The Vatican’s interest in PVS is also driven by its reaction to utilitarianism-especially in English-speaking nations and particularly in Australia, where philosophical utilitarian ethics is perhaps most radical. Utilitarian philosophers have argued in scholarly journals that it would be more morally appropriate to conduct painful experiments on human beings in PVS than on dogs or porpoises, since those in PVS cannot feel pain and have ceased to be persons. This is not a view that is congenial to Catholic thinking and a group of very influential prelates has pressed for doctrinal responses to such utilitarian claims.

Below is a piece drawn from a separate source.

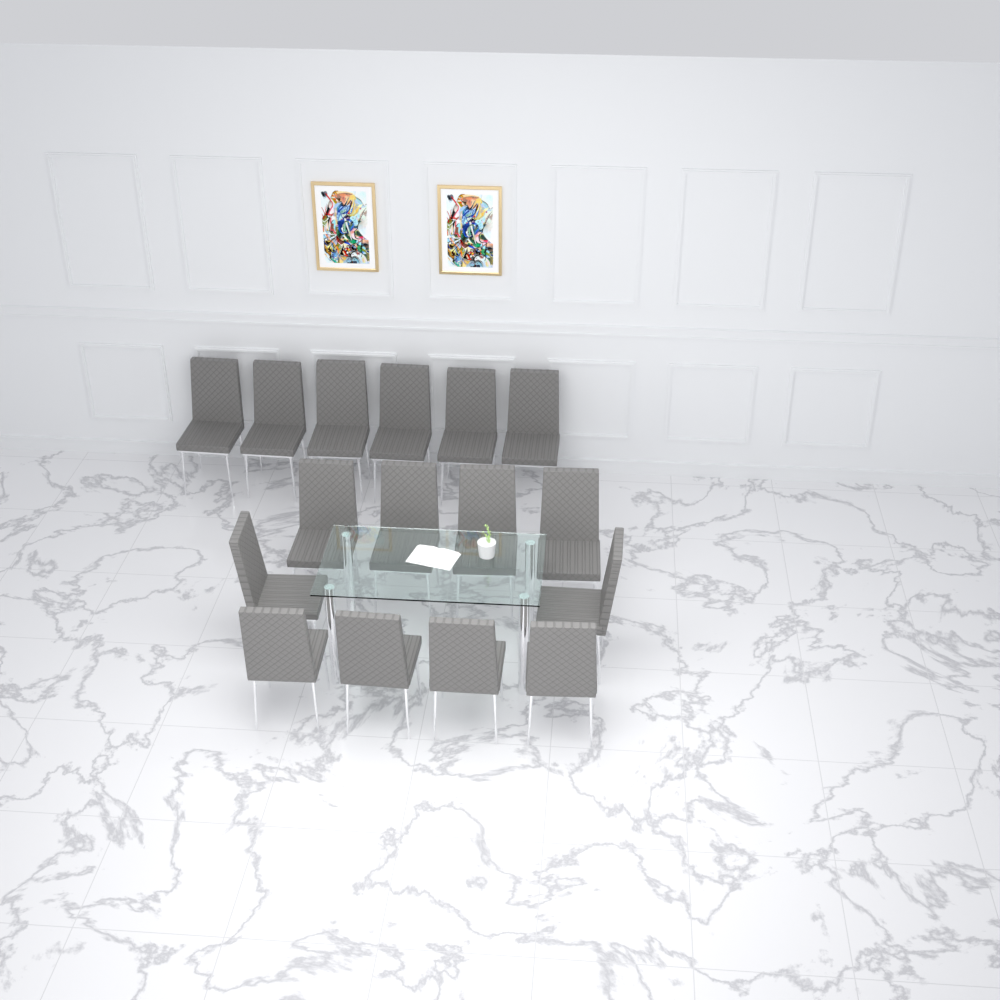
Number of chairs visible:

In addition, prolife groups have increasingly turned from the frustrating task for which they were originally founded (namely, promoting more conservative laws against abortion), to work for the eradication of all traces of “softness” on prolife issues inside the church. Obviously some theologians have taken positions that are antithetical to church teaching, but in the view of some extremists within the prolife movement, “heresy” simply means disagreeing with one or another of their own extreme positions. Moved by great religious zeal, well-organized, exceptionally skilled in the use of the Internet, highly influential with bishops and in Rome, but largely untutored in formal theology, members of these movements have occasionally lobbied strongly within the church for very specific causes. A few years ago, for instance, in response to forceful lobbying to the contrary, the Vatican was forced to make an official statement that it was morally acceptable for Catholics to treat their children with vaccines produced from cell lines that originated with tissue that had been obtained from fetuses that were aborted more than twenty years ago. Despite the declaration that using these vaccines would not constitute an immoral form of cooperation in the evil of abortion, zealous lobbying on this issue continues. The use of feeding tubes for patients in PVS has been another one of these causes for many years.